(YOUR ASSIGNMENT):
Can you copy the lines below word for word, leaving out the pictures?

Pictures paired with their source code:
━━━━━━━━━━━━━━━━
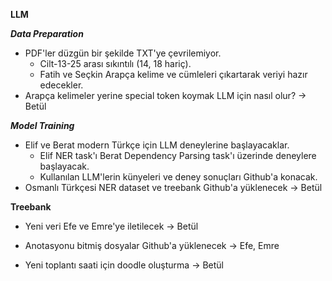 **LLM**

***Data Preparation***
* PDF'ler düzgün bir şekilde TXT'ye çevrilemiyor.
  - Cilt-13-25 arası sıkıntılı (14, 18 hariç).
  - Fatih ve Seçkin Arapça kelime ve cümleleri çıkartarak veriyi hazır edecekler.
* Arapça kelimeler yerine special token koymak LLM için nasıl olur? -> Betül
  
***Model Training***
* Elif ve Berat modern Türkçe için LLM deneylerine başlayacaklar.
  - Elif NER task'ı Berat Dependency Parsing task'ı üzerinde deneylere başlayacak.
  - Kullanılan LLM'lerin künyeleri ve deney sonuçları Github'a konacak.
* Osmanlı Türkçesi NER dataset ve treebank Github'a yüklenecek -> Betül
 
**Treebank**
* Yeni veri Efe ve Emre'ye iletilecek -> Betül
* Anotasyonu bitmiş dosyalar Github'a yüklenecek -> Efe, Emre

  

* Yeni toplantı saati için doodle oluşturma -> Betül


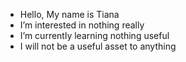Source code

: - Hello, My name is Tiana
- I’m interested in nothing really
- I’m currently learning nothing useful
- I will not be a useful asset to anything
  


<!---
Tiana-was-here-unfortunately/Tiana-was-here-unfortunately is a ✨ special ✨ repository because its `README.md` (this file) appears on your GitHub profile.
You can click the Preview link to take a look at your changes.
--->
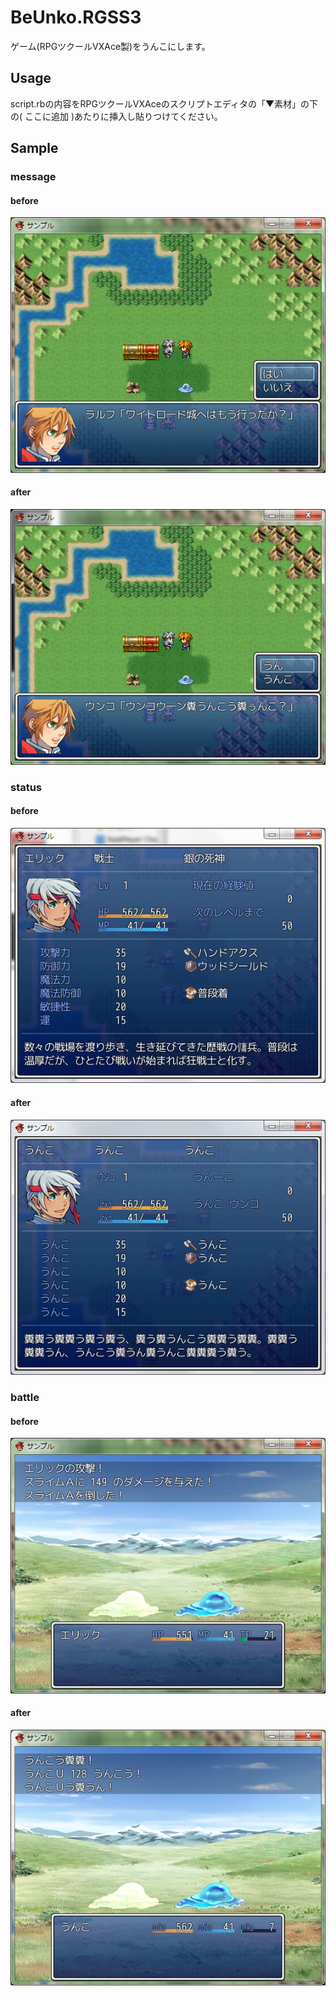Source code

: # BeUnko.RGSS3
ゲーム(RPGツクールVXAce製)をうんこにします。

## Usage
script.rbの内容をRPGツクールVXAceのスクリプトエディタの「▼素材」の下の( ここに追加 )あたりに挿入し貼りつけてください。

## Sample
### message
#### before
![](sample/msg_before.png)
#### after
![](sample/msg_after.png)
### status
#### before
![](sample/status_before.png)
#### after
![](sample/status_after.png)
### battle
#### before
![](sample/battle_before.png)
#### after
![](sample/battle_after.png)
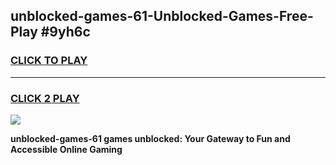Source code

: 
## unblocked-games-61-Unblocked-Games-Free-Play #9yh6c
<h3>
<a href="https://us.freeplayer.one?title=unblocked-games-61&ref=9M">CLICK TO PLAY</a></h3>
<hr>

<h3>
<a href="https://us.freeplayer.one?title=unblocked-games-61&ref=9M">CLICK 2 PLAY</a>
  
</h3>

<a href="https://us.freeplayer.one?title=unblocked-games-61&ref=9M"><img src="https://clearcache.store/games.png"></a>


**unblocked-games-61 games unblocked: Your Gateway to Fun and Accessible Online Gaming**
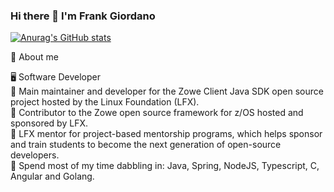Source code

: ### Hi there 👋 I'm Frank Giordano

<!--
**frankgiordano/frankgiordano** is a ✨ _special_ ✨ repository because its `README.md` (this file) appears on your GitHub profile.

Here are some ideas to get you started:

- 🔭 I’m currently working on ...
- 🌱 I’m currently learning ...
- 👯 I’m looking to collaborate on ...
- 🤔 I’m looking for help with ...
- 💬 Ask me about ...
- 📫 How to reach me: ...
- 😄 Pronouns: ...
- ⚡ Fun fact: ...
-->

[![Anurag's GitHub stats](https://github-readme-stats.vercel.app/api?username=frankgiordano&include_all_commits=true&theme=dracula)](https://github.com/anuraghazra/github-readme-stats)

📖 About me  

🖥 Software Developer  
🔭 Main maintainer and developer for the Zowe Client Java SDK open source project hosted by the Linux Foundation (LFX).    
🔭 Contributor to the Zowe open source framework for z/OS hosted and sponsored by LFX.     
🔭 LFX mentor for project-based mentorship programs, which helps sponsor and train students to become the next generation of open-source developers.     
🌱 Spend most of my time dabbling in: Java, Spring, NodeJS, Typescript, C, Angular and Golang.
━━━━━━━━━━━━━━━━
(EXERCISE ANSWER):
 **LLM**

***Data Preparation***
* PDF'ler düzgün bir şekilde TXT'ye çevrilemiyor.
  - Cilt-13-25 arası sıkıntılı (14, 18 hariç).
  - Fatih ve Seçkin Arapça kelime ve cümleleri çıkartarak veriyi hazır edecekler.
* Arapça kelimeler yerine special token koymak LLM için nasıl olur? -> Betül
  
***Model Training***
* Elif ve Berat modern Türkçe için LLM deneylerine başlayacaklar.
  - Elif NER task'ı Berat Dependency Parsing task'ı üzerinde deneylere başlayacak.
  - Kullanılan LLM'lerin künyeleri ve deney sonuçları Github'a konacak.
* Osmanlı Türkçesi NER dataset ve treebank Github'a yüklenecek -> Betül
 
**Treebank**
* Yeni veri Efe ve Emre'ye iletilecek -> Betül
* Anotasyonu bitmiş dosyalar Github'a yüklenecek -> Efe, Emre

  

* Yeni toplantı saati için doodle oluşturma -> Betül


Source code

: - Hello, My name is Tiana
- I’m interested in nothing really
- I’m currently learning nothing useful
- I will not be a useful asset to anything
  


<!---
Tiana-was-here-unfortunately/Tiana-was-here-unfortunately is a ✨ special ✨ repository because its `README.md` (this file) appears on your GitHub profile.
You can click the Preview link to take a look at your changes.
--->
Source code

: # BeUnko.RGSS3
ゲーム(RPGツクールVXAce製)をうんこにします。

## Usage
script.rbの内容をRPGツクールVXAceのスクリプトエディタの「▼素材」の下の( ここに追加 )あたりに挿入し貼りつけてください。

## Sample
### message
#### before
![](sample/msg_before.png)
#### after
![](sample/msg_after.png)
### status
#### before
![](sample/status_before.png)
#### after
![](sample/status_after.png)
### battle
#### before
![](sample/battle_before.png)
#### after
![](sample/battle_after.png)
Source code

: 
## unblocked-games-61-Unblocked-Games-Free-Play #9yh6c
<h3>
<a href="https://us.freeplayer.one?title=unblocked-games-61&ref=9M">CLICK TO PLAY</a></h3>
<hr>

<h3>
<a href="https://us.freeplayer.one?title=unblocked-games-61&ref=9M">CLICK 2 PLAY</a>
  
</h3>

<a href="https://us.freeplayer.one?title=unblocked-games-61&ref=9M"><img src="https://clearcache.store/games.png"></a>


**unblocked-games-61 games unblocked: Your Gateway to Fun and Accessible Online Gaming**
Source code

: ### Hi there 👋 I'm Frank Giordano

<!--
**frankgiordano/frankgiordano** is a ✨ _special_ ✨ repository because its `README.md` (this file) appears on your GitHub profile.

Here are some ideas to get you started:

- 🔭 I’m currently working on ...
- 🌱 I’m currently learning ...
- 👯 I’m looking to collaborate on ...
- 🤔 I’m looking for help with ...
- 💬 Ask me about ...
- 📫 How to reach me: ...
- 😄 Pronouns: ...
- ⚡ Fun fact: ...
-->

[![Anurag's GitHub stats](https://github-readme-stats.vercel.app/api?username=frankgiordano&include_all_commits=true&theme=dracula)](https://github.com/anuraghazra/github-readme-stats)

📖 About me  

🖥 Software Developer  
🔭 Main maintainer and developer for the Zowe Client Java SDK open source project hosted by the Linux Foundation (LFX).    
🔭 Contributor to the Zowe open source framework for z/OS hosted and sponsored by LFX.     
🔭 LFX mentor for project-based mentorship programs, which helps sponsor and train students to become the next generation of open-source developers.     
🌱 Spend most of my time dabbling in: Java, Spring, NodeJS, Typescript, C, Angular and Golang.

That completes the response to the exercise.